I started to add a daily coping tip to the SQLServerCentral newsletter and to the Community Circle, which is helping me deal with the issues in the world. I’m adding my responses for each day here. All my coping tips are under this tag.
Today’s tip is to notice when you’re hard on yourself or others and be kind instead.
This is one of those skills I’ve worked on for years, maybe a decade. I have tried to learn how to balance acceptance with drive. I want to accept, or maybe just experience, a situation where I am not achieving or accomplishing enough. I need to do this without suppressing my drive, but rather more realistically viewing situations.

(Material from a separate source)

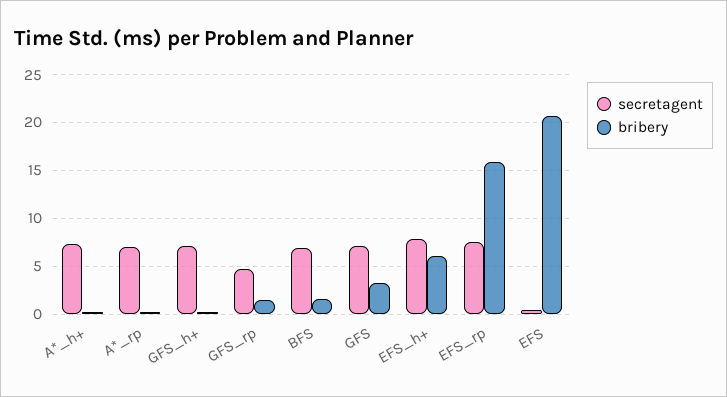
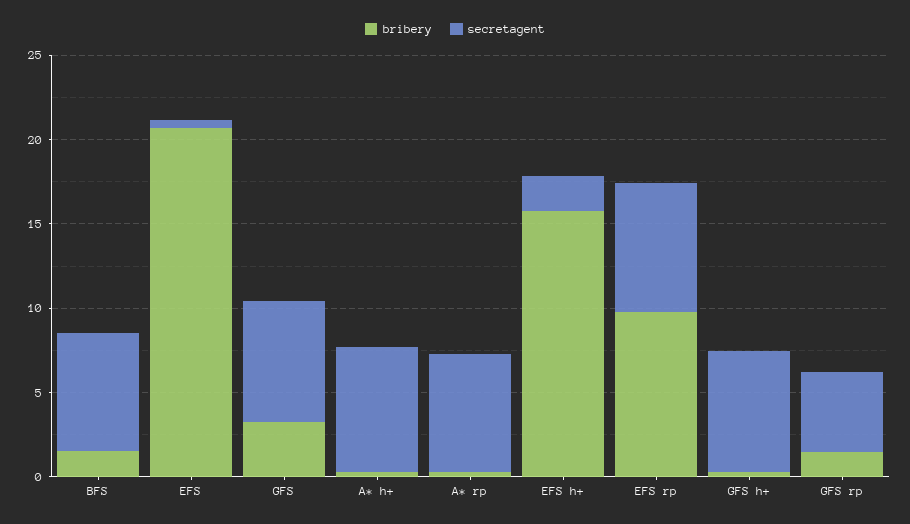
secretagent, EFS_h+: 8 -> 2
bribery, EFS_h+: 6 -> 16
bribery, EFS_rp: 16 -> 10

I see many driven, type-A type people never willing to give up, and often chastising themselves to do more, to do better. Maybe the example for me that springs to mind if Michael Jordon. He’s amazing, likely the best ever, but a jerk. Not someone I’d want to emulate. I’d take a more balanced, a more polite approach instead.
I’d rather be Tim Duncan, if I were a high achiever. But maybe I’d just be happy being Luol Deng, a semi-successful player, but not a huge star, but a nice guy.
What I want to do is drive forward, in a way that balances all parts of my life with success. With my wife’s success. With the support and love I give my kids or friends. If I don’t accomplish something, I try to stop and realistically examine why.
It might be I had other commitments, or no energy (which happens a lot in 2020). It might be I chose to do something else and didn’t have time. It might be because I was just being lazy or not putting in effort.
The former items are places I give myself a big break. The latter, I try to think about how to do better, how would I do something different in the future in the same situation. I accept what happened, I experience it, and maybe feel disappointed, but I don’t chastise myself. I move forward.